** Task statement **
Collect from the data below each line with "İstanbul".

--------------------------------------------------

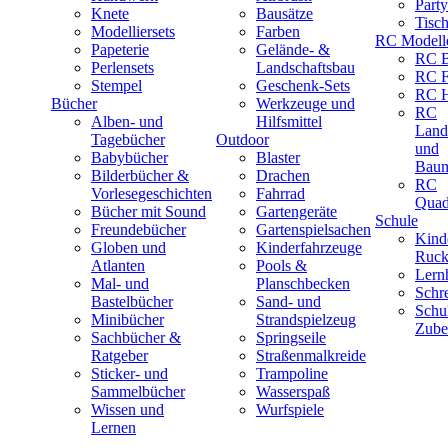
Part
Knete
Bausätze
Tisc
Modelliersets
Farben
RC Modell
Papeterie
Gelände- &
RC B
Perlensets
Landschaftsbau
RC F
Stempel
Geschenk-Sets
RC H
Bücher
Werkzeuge und
RC
Alben- und
Hilfsmittel
Land
Tagebücher
Outdoor
und
Babybücher
Blaster
Baum
Bilderbücher &
Drachen
RC
Vorlesegeschichten
Fahrrad
Quad
Bücher mit Sound
Gartengeräte
Schule
Freundebücher
Gartenspielsachen
Kind
Globen und
Kinderfahrzeuge
Ruck
Atlanten
Pools &
Lernh
Mal- und
Planschbecken
Schr
Bastelbücher
Sand- und
Schu
Minibücher
Strandspielzeug
Zube
Sachbücher &
Springseile
Ratgeber
Straßenmalkreide
Sticker- und
Trampoline
Sammelbücher
Wasserspaß
Wissen und
Wurfspiele
Lernen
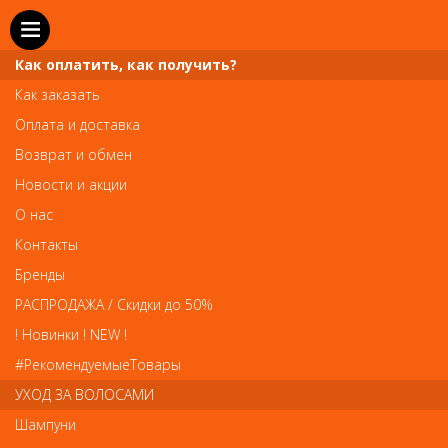
Как оплатить, как получить?
Как заказать
Оплата и доставка
Телефон и WhatsApp: пн-вс с 10 до 21
Возврат и обмен
211-00-71
+7 (981)
Новости и акции
Справочная служба: пн-пт с 10 до 18
О нас
608-95-00
+7 (812)
Контакты
Вопросы по заказам: zakaz@prai-spb.ru
Бренды
Общие вопросы: info@prai-spb.ru
РАСПРОДАЖА / Скидки до 50%
SEO
! Новинки ! NEW !
Това
#РекомендуемыеТовары
УХОД ЗА ВОЛОСАМИ
Шампуни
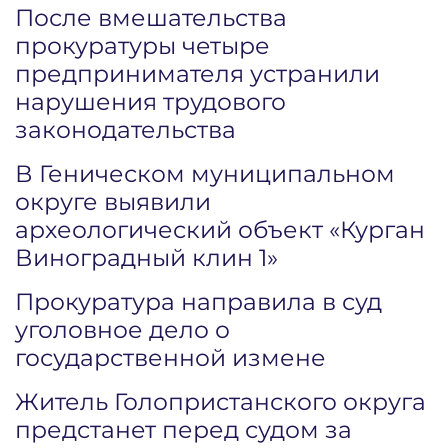
После вмешательства
прокуратуры четыре
предпринимателя устранили
нарушения трудового
законодательства
В Геническом муниципальном
округе выявили
археологический объект «Курган
Виноградный клин 1»
Прокуратура направила в суд
уголовное дело о
государственной измене
Житель Голопристанского округа
предстанет перед судом за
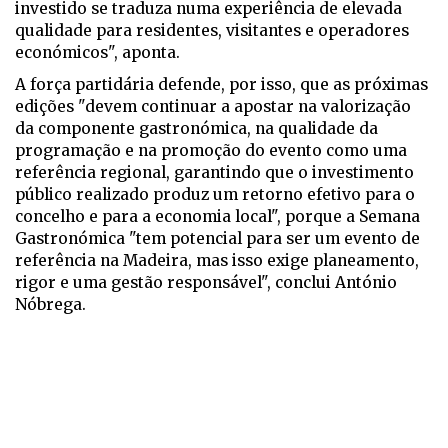
investido se traduza numa experiência de elevada
qualidade para residentes, visitantes e operadores
económicos", aponta.
A força partidária defende, por isso, que as próximas
edições "devem continuar a apostar na valorização
da componente gastronómica, na qualidade da
programação e na promoção do evento como uma
referência regional, garantindo que o investimento
público realizado produz um retorno efetivo para o
concelho e para a economia local", porque a Semana
Gastronómica "tem potencial para ser um evento de
referência na Madeira, mas isso exige planeamento,
rigor e uma gestão responsável", conclui António
Nóbrega.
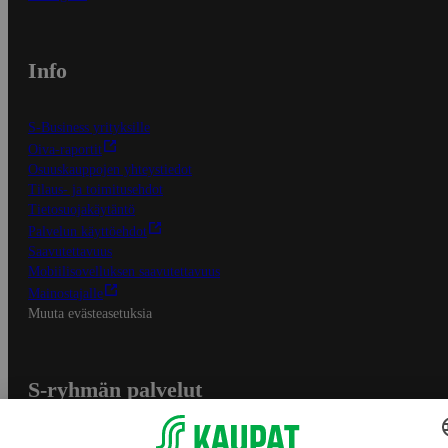
Info
S-Business yrityksille
Oiva-raportit
Osuuskauppojen yhteystiedot
Tilaus- ja toimitusehdot
Tietosuojakäytäntö
Palvelun käyttöehdot
Saavutettavuus
Mobiilisovelluksen saavutettavuus
Mainostajalle
Muuta evästeasetuksia
S-ryhmän palvelut
S-ryhmä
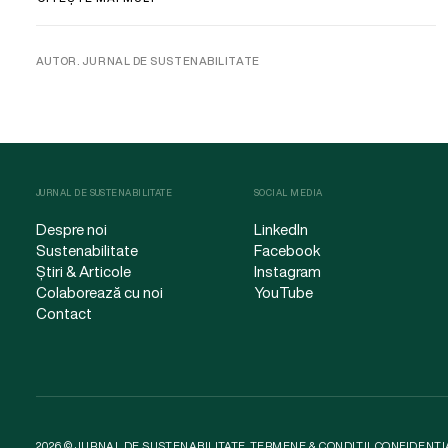
AUTOR. JURNAL DE SUSTENABILITATE
JURNAL DE SUSTENABILITATE
SOCIAL MEDIA
Despre noi
LinkedIn
Sustenabilitate
Facebook
Știri & Articole
Instagram
Colaborează cu noi
YouTube
Contact
2026 © JURNAL DE SUSTENABILITATE.
TERMENE & CONDIȚII
.
CONFIDENȚI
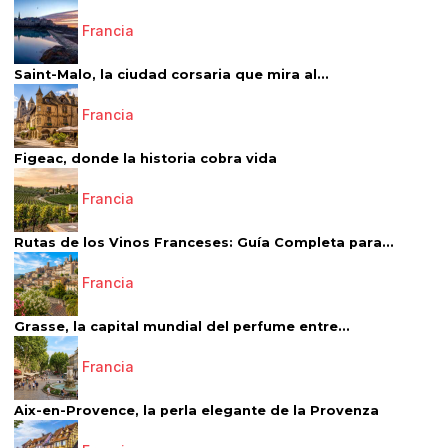
Francia
Saint-Malo, la ciudad corsaria que mira al...
Francia
Figeac, donde la historia cobra vida
Francia
Rutas de los Vinos Franceses: Guía Completa para...
Francia
Grasse, la capital mundial del perfume entre...
Francia
Aix-en-Provence, la perla elegante de la Provenza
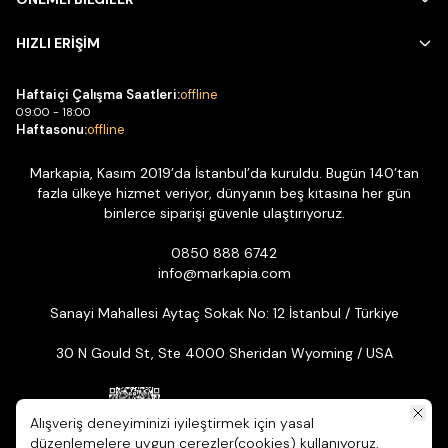
HIZLI ERİŞİM
Haftaiçi Çalışma Saatleri:
offline
09:00 - 18:00
Haftasonu:
offline
Markapia, Kasım 2019’da İstanbul’da kuruldu. Bugün 140’tan
fazla ülkeye hizmet veriyor, dünyanın beş kıtasına her gün
binlerce siparişi güvenle ulaştırıyoruz.
0850 888 6742
info@markapia.com
Sanayi Mahallesi Aytaç Sokak No: 12 İstanbul / Türkiye
30 N Gould St, Ste 4000 Sheridan Wyoming / USA
Alışveriş deneyiminizi iyileştirmek için yasal
düzenlemelere uygun çerezler(cookies) kullanıyoruz.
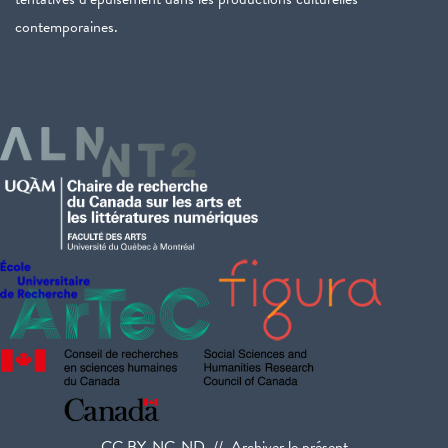
contemporaines.
CC BY-NC-ND // Archiver le présent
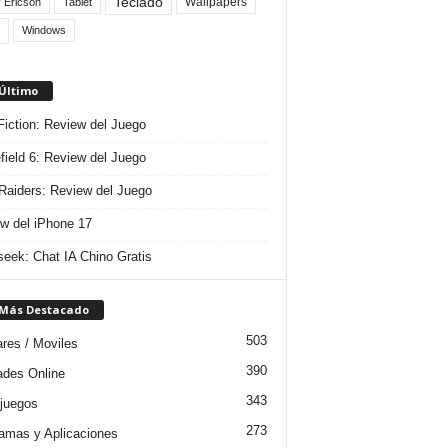
Teclado
Wallpapers
 Ericson
Tablet
Windows
 Último
 Fiction: Review del Juego
efield 6: Review del Juego
aiders: Review del Juego
w del iPhone 17
eek: Chat IA Chino Gratis
 Más Destacado
503
ares / Moviles
390
dades Online
343
juegos
273
amas y Aplicaciones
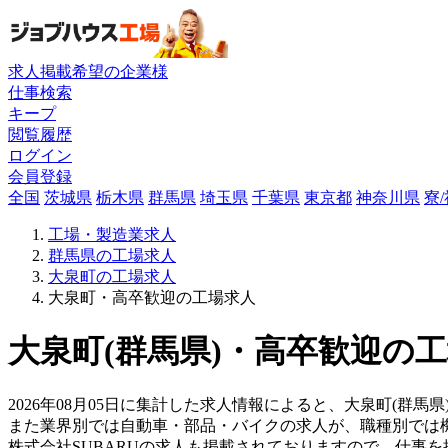
求人掲載希望の企業様
仕事検索
キープ
閲覧履歴
ログイン
会員登録
全国
茨城県
栃木県
群馬県
埼玉県
千葉県
東京都
神奈川県
寮
工場・製造業求人
群馬県の工場求人
大泉町の工場求人
大泉町・高卒歓迎の工場求人
大泉町(群馬県)・高卒歓迎の工
2026年08月05日に集計した求人情報によると、大泉町(群馬県
また業界別では自動車・部品・バイクの求人が、職種別では
株式会社SUBARUの求人も掲載されておりますので、仕事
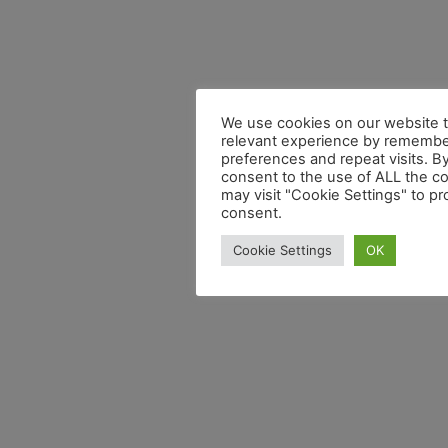
We use cookies on our website t
relevant experience by remembe
preferences and repeat visits. By
consent to the use of ALL the c
may visit "Cookie Settings" to pr
consent.
Cookie Settings
OK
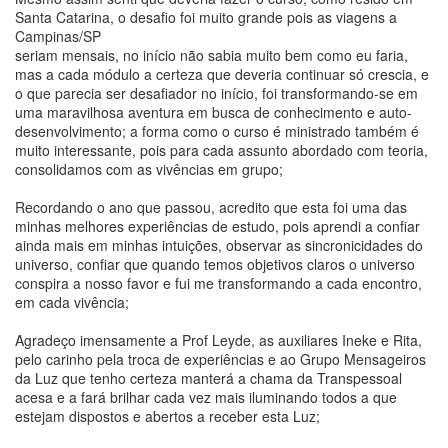
Santa Catarina, o desafio foi muito grande pois as viagens a
Campinas/SP
seriam mensais, no início não sabia muito bem como eu faria,
mas a cada módulo a certeza que deveria continuar só crescia, e
o que parecia ser desafiador no início, foi transformando-se em
uma maravilhosa aventura em busca de conhecimento e auto-
desenvolvimento; a forma como o curso é ministrado também é
muito interessante, pois para cada assunto abordado com teoria,
consolidamos com as vivências em grupo;
Recordando o ano que passou, acredito que esta foi uma das
minhas melhores experiências de estudo, pois aprendi a confiar
ainda mais em minhas intuições, observar as sincronicidades do
universo, confiar que quando temos objetivos claros o universo
conspira a nosso favor e fui me transformando a cada encontro,
em cada vivência;
Agradeço imensamente a Prof Leyde, as auxiliares Ineke e Rita,
pelo carinho pela troca de experiências e ao Grupo Mensageiros
da Luz que tenho certeza manterá a chama da Transpessoal
acesa e a fará brilhar cada vez mais iluminando todos a que
estejam dispostos e abertos a receber esta Luz;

--------------------------------------------------

** Exercise answer **
Markapia, Kasım 2019’da İstanbul’da kuruldu. Bugün 140’tan
Sanayi Mahallesi Aytaç Sokak No: 12 İstanbul / Türkiye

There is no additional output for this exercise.